**ASSIGNMENT 1**
According to the forum post, what GPU type was used?
**ASSIGNMENT 2**
List every line of the listing that contains the word "numéro". Case counts.

[[ GIVEN PASSAGE, beginning ]]

MatrixMultiply failed on TensorRT 7.2.1

Description

Hi
I am tring to update my code from TRT 7.1 to TRT 7.2.
I found add_matrix_multiply give right answer on TensorRT 7.1.3.4,but fail on TensorRT 7.2.1.6 with error log:

[TensorRT] INTERNAL ERROR: Assertion failed: cublasStatus == CUBLAS_STATUS_SUCCESS
../rtSafe/cublas/cublasLtWrapper.cpp:279

Environment

TensorRT Version: 7.1.3.4/ 7.2.1.6
GPU Type: 2070 Super
Nvidia Driver Version: 450.80.02
CUDA Version: 10.2
CUDNN Version: 8.0.4
Operating System + Version: ubuntu18.04
Python Version (if applicable): 3.7
TensorFlow Version (if applicable):
PyTorch Version (if applicable): 1.7.0
Baremetal or Container (if container which image + tag):

Steps To Reproduce

import tensorrt as trt
import torch
import numpy as np


def main():

    print("create trt model")

[[ GIVEN PASSAGE, end ]]
[[ INFORMATION GIVEN, beginning ]]

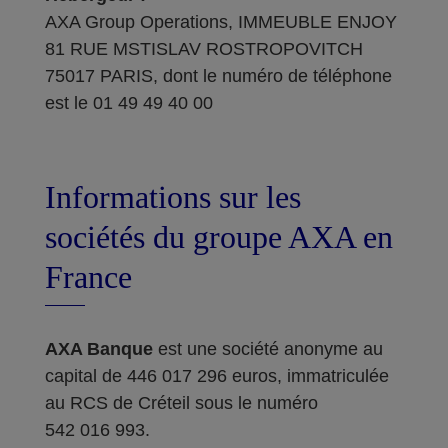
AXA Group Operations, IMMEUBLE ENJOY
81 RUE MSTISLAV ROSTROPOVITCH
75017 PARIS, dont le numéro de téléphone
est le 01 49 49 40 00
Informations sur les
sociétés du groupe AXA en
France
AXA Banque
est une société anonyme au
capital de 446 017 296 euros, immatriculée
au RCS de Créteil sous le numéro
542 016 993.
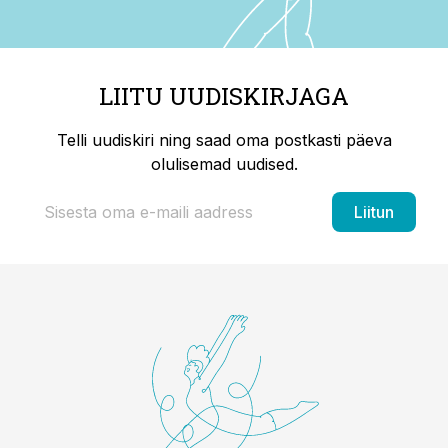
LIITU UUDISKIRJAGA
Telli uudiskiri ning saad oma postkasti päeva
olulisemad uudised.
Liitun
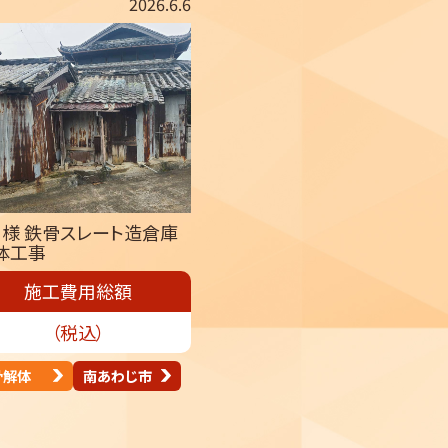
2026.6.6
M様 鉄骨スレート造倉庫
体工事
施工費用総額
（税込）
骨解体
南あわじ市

[[ INFORMATION GIVEN, end ]]
[[ INFORMATION GIVEN, beginning ]]

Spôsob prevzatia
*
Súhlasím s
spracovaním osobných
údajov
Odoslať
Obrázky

[[ INFORMATION GIVEN, end ]]

**TASK RESPONSE 1**
2070 Super

**TASK RESPONSE 2**
75017 PARIS, dont le numéro de téléphone
au RCS de Créteil sous le numéro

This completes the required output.